The 1904–05 Football League season was Aston Villa's 17th season in the First Division, the top flight of English football at the time. The season fell in what was to be called Villa's golden era.

During the season Howard Spencer and  Joe Bache  shared the captaincy of the club.

Events surrounding the February 1905 match away to Small Heath highlighted their Coventry Road ground's inadequacies. The official attendance was given as 28,000, though with the gates closed before kick-off, thousands scaled walls or forced entrances in order to gain admission, and the actual attendance was estimated at anything up to 35,000.

Aston Villa won the FA Cup competition for the fourth time, beating Newcastle United 2–0 in the final at Crystal Palace, through two goals scored by Harry Hampton. The man of the match was Aston Villa's prolific scorer Billy Garraty,  great-great grandfather of footballer Jack Grealish, who was born only a few miles from the now Villa Park.

========

EXERCISE. In the Aston Villa season text, who scored the two goals in the FA Cup final against Newcastle United? The data after this point is separate from the Aston Villa season text.

MATERIAL.

========

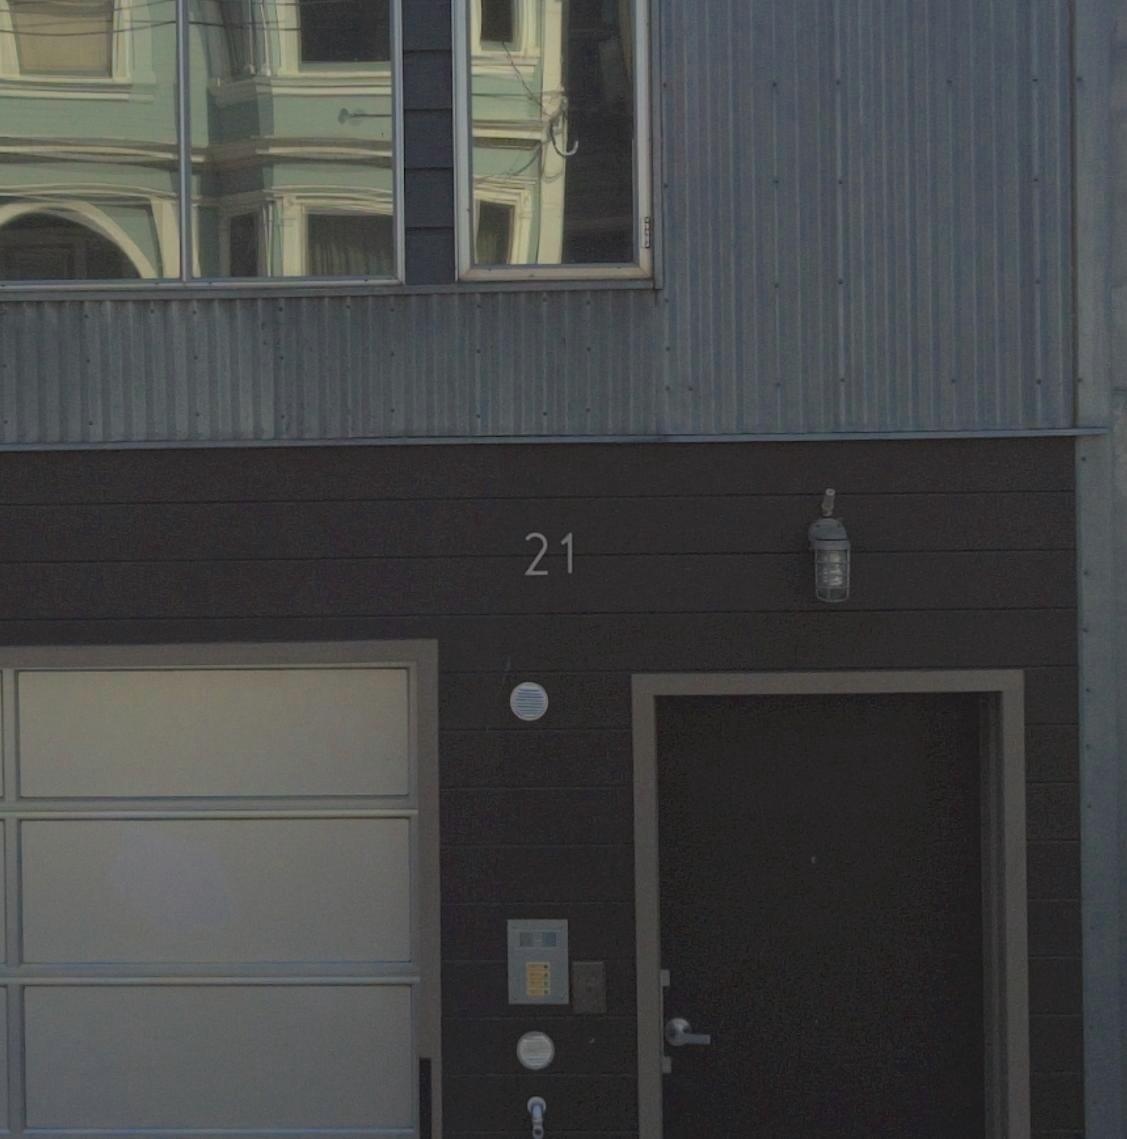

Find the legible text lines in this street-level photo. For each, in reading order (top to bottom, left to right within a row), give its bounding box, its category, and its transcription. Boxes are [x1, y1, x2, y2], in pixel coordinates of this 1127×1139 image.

[519, 527, 580, 581] StreetNumber: 21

========

THE ANSWER. Harry Hampton